In July, the company will roll out "private team collaboration spaces" for customers, which incorporate familiar features like discussion forums and document sharing.

In the meantime, a public Web portal called the "Financial Best Practices Community," containing articles on best practices, polls, forums and videos, is set to go live Monday. Once users also add content, Adaptive Planning hopes the portal will result over time in a "Wikipedia for finance."

As for core functionality, the 5.0 release features a refreshed user interface and financial modeling tools that are easy for an average employee to use, according to the company.

The company targets companies that have outgrown spreadsheets and have between 100 and 2,500 employees, said CEO Bill Soward. "Most of those companies are doing their financial reporting in Excel. At some point, that doesn't scale," he said.

The new collaboration features can add real value and are not merely an attempt to jump on the Web 2.0/social-networking bandwagon, he suggested: "Budgeting is not just about numbers and spreadsheets. It's about all the commentary around it," he said.

However, one Adaptive Planning customer, who is not yet live on the 5.0 release but has used previous versions since around 2005, said he is "optimistic" but unsure how much his team will actually adopt the new features.

"I think there are some aspects that are going to help to keep the discussion and dialogue about budgeting in one central repository," said Sean Kelly, director of finance and administration for Purolator USA, a Jericho, New York, logistics company. "The challenge is that people are so in love with their e-mail system. You're asking them to move that dialogue to another medium."

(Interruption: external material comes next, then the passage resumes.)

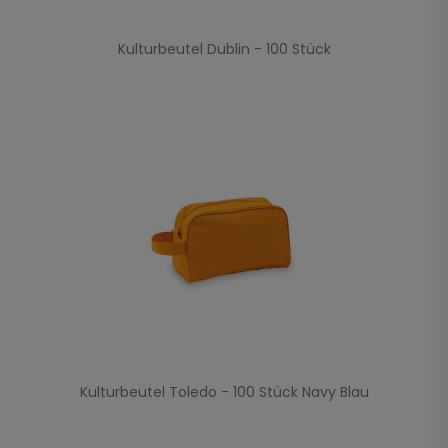
Kulturbeutel Dublin - 100 Stück
Kulturbeutel Toledo - 100 Stück Navy Blau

Purolator now has about 13 workers using the software after starting with two seats, he said.

Overall, the software has fit his division's needs, Kelly said. He had been using spreadsheets and looking for a tool with more automation, but had limited resources. "I am a subsidiary of a large corporation. I can't go to Oracle and Hyperion and ask them to install a budgeting and planning product," he said.

But some work remains for the vendor, according to Kelly.

"I use SAP as my general ledger system," he said. "All of the information that I upload into Adaptive Planning is first a download out of a general ledger system. To be able to integrate a general ledger into Adaptive Planning would eliminate a data entry issue."

That capability is being developed along with a third-party vendor now and will be available later this year, according to an Adaptive Planning spokesman.

Adaptive Planning 5.0 is available in both on-demand and on-premises form. Pricing starts at US$500 per user per year for "full" users -- administrators and anyone else who is involved in entering information. "Review only" seats, which allow users to view data and create reports, start at $200. Adaptive also offers a free, open-source Express edition of the product.